── Metin Parçası ──
Maraş katliamındaki tablo burada da karşımızda. İşçi Partisi o gün de bugün de hedef tahtasında.
Tayip Erdoğanlar ise katliamı yapanların yanında. Yardımcısı Hayati Yazıcı katliam sanıklarının avukatı.
SALDIRAN, SALDIRIYA UĞRAYAN
Tayip Erdoğan’ın Dersim isyanı döneminde “Ergenekon” aramasına gelince: Ergenekon savcıları, iddia ettikleri terör örgütünün kuruluş tarihi olarak 1999 yılını veriyorlar.
Tayip Erdoğan’a göre ise Ergenekon, Cumhuriyettir. Onun içindir ki 72 yıl önce Cumhuriyet’e karşı gerçekleşmiş bir isyanda “Ergenekon”u arıyor.
───
── Veri Kesiti ──
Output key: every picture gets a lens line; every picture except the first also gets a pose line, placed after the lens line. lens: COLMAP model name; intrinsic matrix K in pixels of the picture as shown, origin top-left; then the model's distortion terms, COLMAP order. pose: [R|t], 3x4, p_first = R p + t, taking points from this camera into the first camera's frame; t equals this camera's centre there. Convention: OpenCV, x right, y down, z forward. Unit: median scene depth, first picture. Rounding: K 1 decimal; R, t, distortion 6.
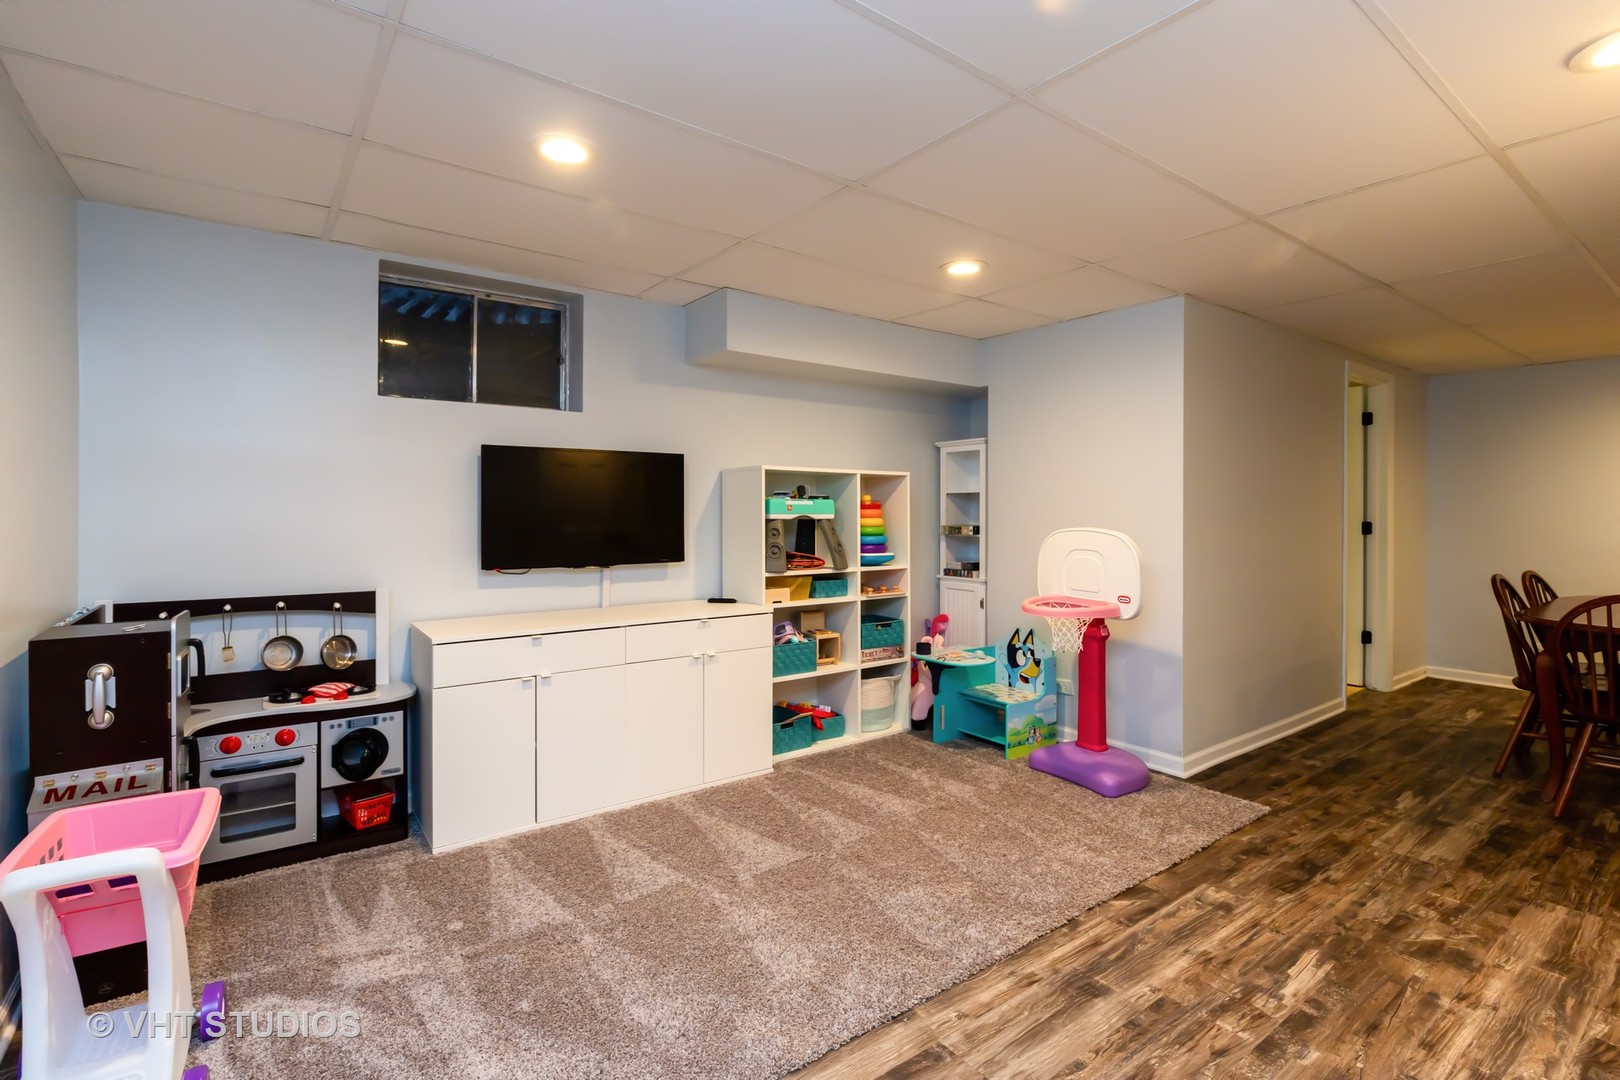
───
▶ Alıştırma Seti
a. Metin parçasındaki “İşçi Partisi o gün de bugün de hedef tahtasında.” cümlesini İngilizceye çevirin.
b. Lütfen metin parçasında “Maraş katliamındaki tablo” sözcüklerini içeren yerle açılıp “1999 yılını veriyorlar.” ile kapanan bölümü harfi harfine yazıya geçirin.

▶ Yanıtlarınız
a. The Workers' Party was in the crosshairs that day, and it is in the crosshairs today as well.

b.
Maraş katliamındaki tablo burada da karşımızda. İşçi Partisi o gün de bugün de hedef tahtasında.
Tayip Erdoğanlar ise katliamı yapanların yanında. Yardımcısı Hayati Yazıcı katliam sanıklarının avukatı.
SALDIRAN, SALDIRIYA UĞRAYAN
Tayip Erdoğan’ın Dersim isyanı döneminde “Ergenekon” aramasına gelince: Ergenekon savcıları, iddia ettikleri terör örgütünün kuruluş tarihi olarak 1999 yılını veriyorlar.